By Charlotte Henry

Political party conferences are always quite strange events, but the smaller spring conferences are particularly odd, attracting only the real die hards to give up their weekend. After last week's Labour special conference, it's now the turn of the Lib Dems in York.

The event is actually important for a couple of reasons. Firstly, it allows the dedicated pavement pounders to come together prior to the upcoming elections and remember what they are fighting for. Also, the strength of the internal democracy in the Lib Dems means that many of the debates delegates have will directly influence the party's manifesto next year.

While there are unlikely to be the major clashes this conference, after the economic battles of last time round, the agenda still has a few controversial topics on it. Notably this includes immigration.

Last night the event kicked off with a rally, led by Party president Tim Farron. The speakers, who included various MEPs as well as Farron and Vince Cable, reiterated their party's position as the party of 'in' Europe, saying that being in Europe mean's being in work.

Cable was deeply impressive, combining his usual economic hard headedness with some moving personal recollections of his childhood here in York, and a surprisingly droll sense of humour. Clegg, sitting at the front, led a standing ovation for his business secretary, but didn’t take to the stage. (Clegg was at the bar a bit later with activists, but Danny Alexander caught him trying to buy some drinks and promptly took his credit card away in order to make savings.)
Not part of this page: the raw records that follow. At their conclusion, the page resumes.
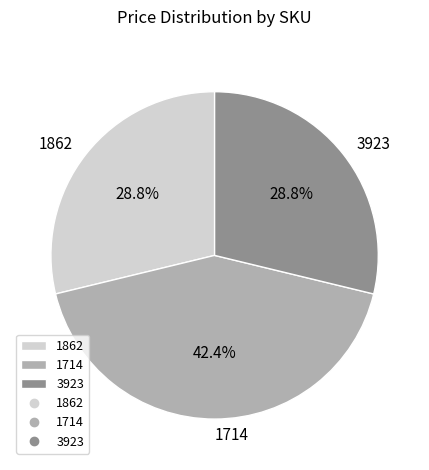

What is the total percentage of 3923 and 1714?

71.2%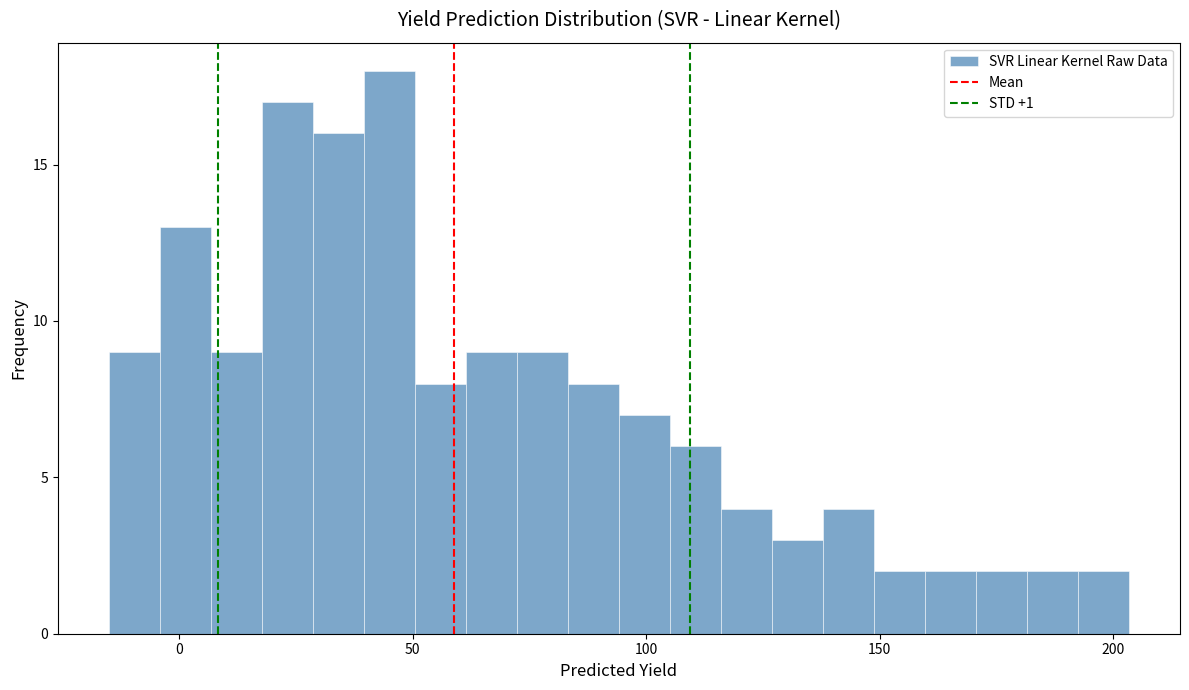

Read against the x-axis, roughly where is the centre of the tallest bar?

45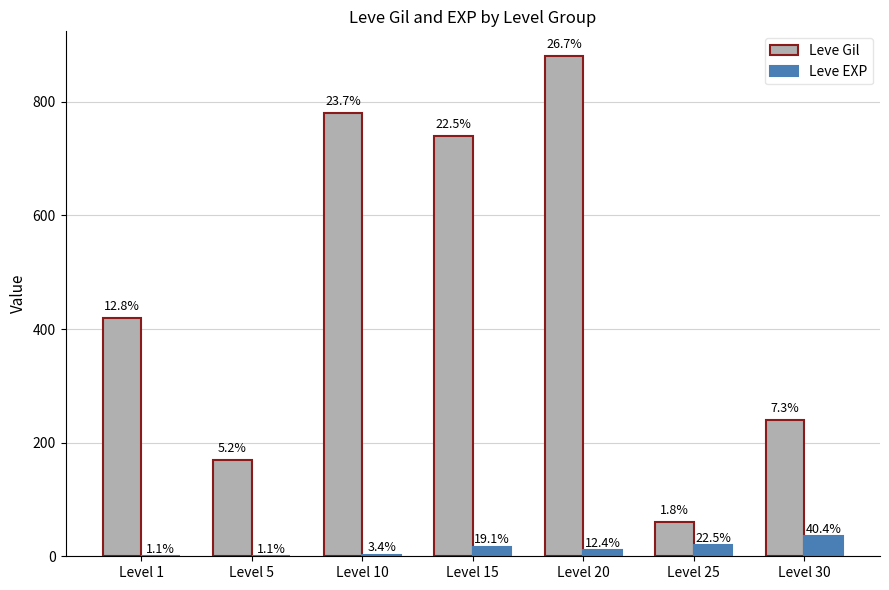

At which label does Leve EXP reach its minimum?

Level 1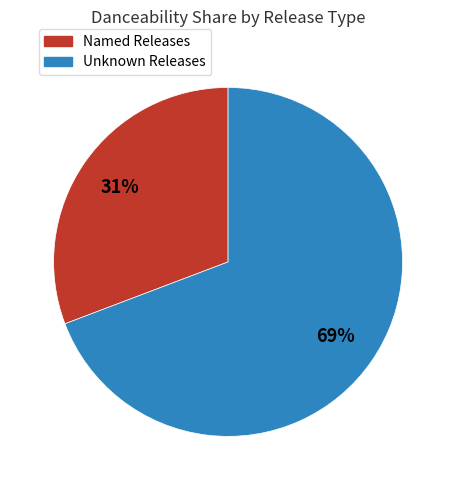

To the nearest percent, what is the difference between the largest and smallest slice percentages?

38%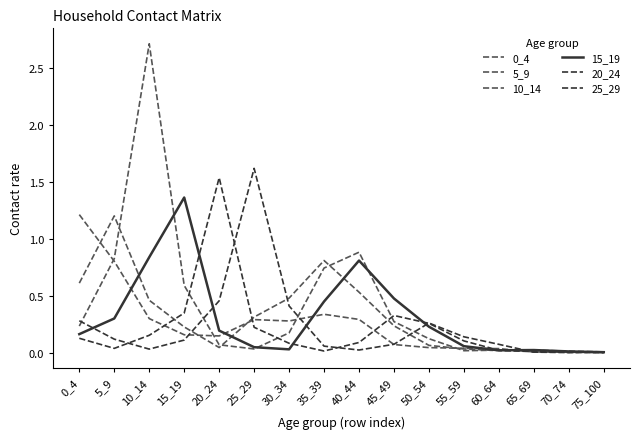

Between which two adjacent categories do 20_24 and 15_19 first intersect?

15_19 and 20_24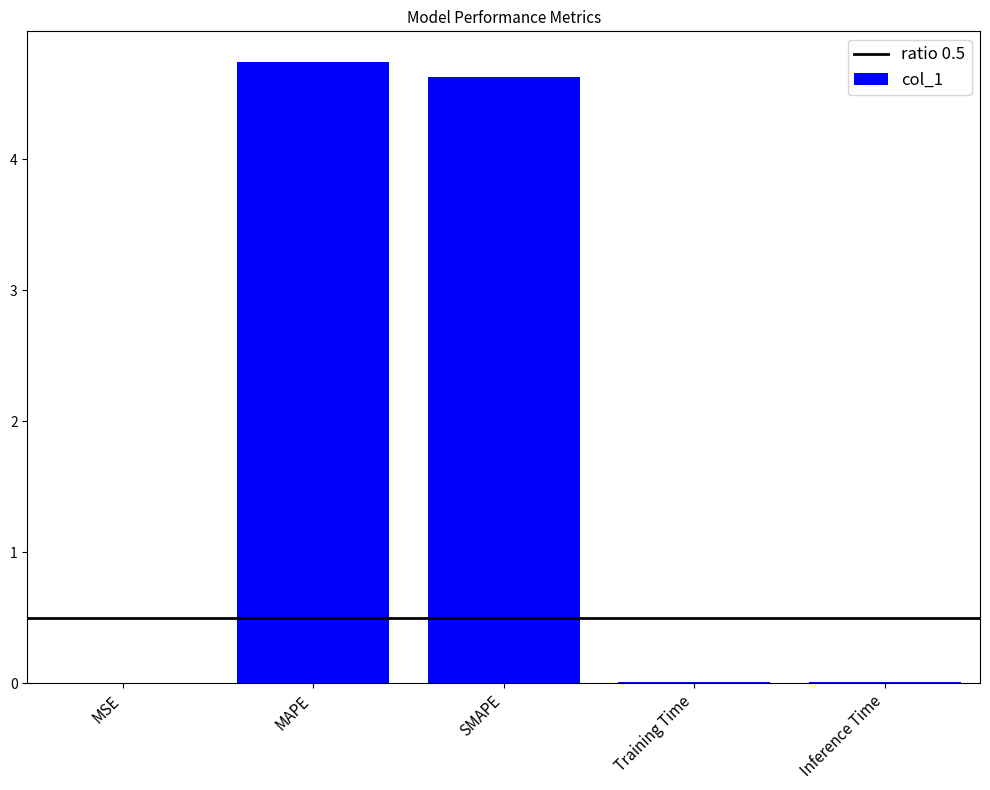

What is the sum of all values?

9.4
Farron always goes down well at these events. He was his usual rabble rousing self, but combined it with some pro-EU policy meat, challenging Nigel Farage as to "who really is the patriot?"

Farage was a constant presence at the rally, mentioned more than anyone else. The Lib Dems have taken the fight straight to UKIP, with Farron branding Tory and Labour votes on May 22nd “wasted”. While such an approach gives Ukip more credit than they actually deserve, it has increasingly sidelined the other two parties.

Clegg will take to the stage today for the first time, conducting a Q&A session with members, which is always a lively event. Expect discussion on Russia, surveillance, and some of the more weird and wonderful things party members get exercised about. It's a torment I find it hard to imagine another party leader subjecting themselves to on so regular a basis, and it is to Clegg's credit he does so at every single conference.

Rallies are easy to misinterpret, everyone is trying to be positive and hit applause lines, but there seemed to be a genuinely good feel around conference venue tonight. Certainly better than it has been in recent times.

There has been talk about the Lib Dems losing every MEP in May but, as has so often been the case with the Lib Dem, they seem to be taking off the gloves and jumping into ring for the fight. Don't bet on them being knocked out.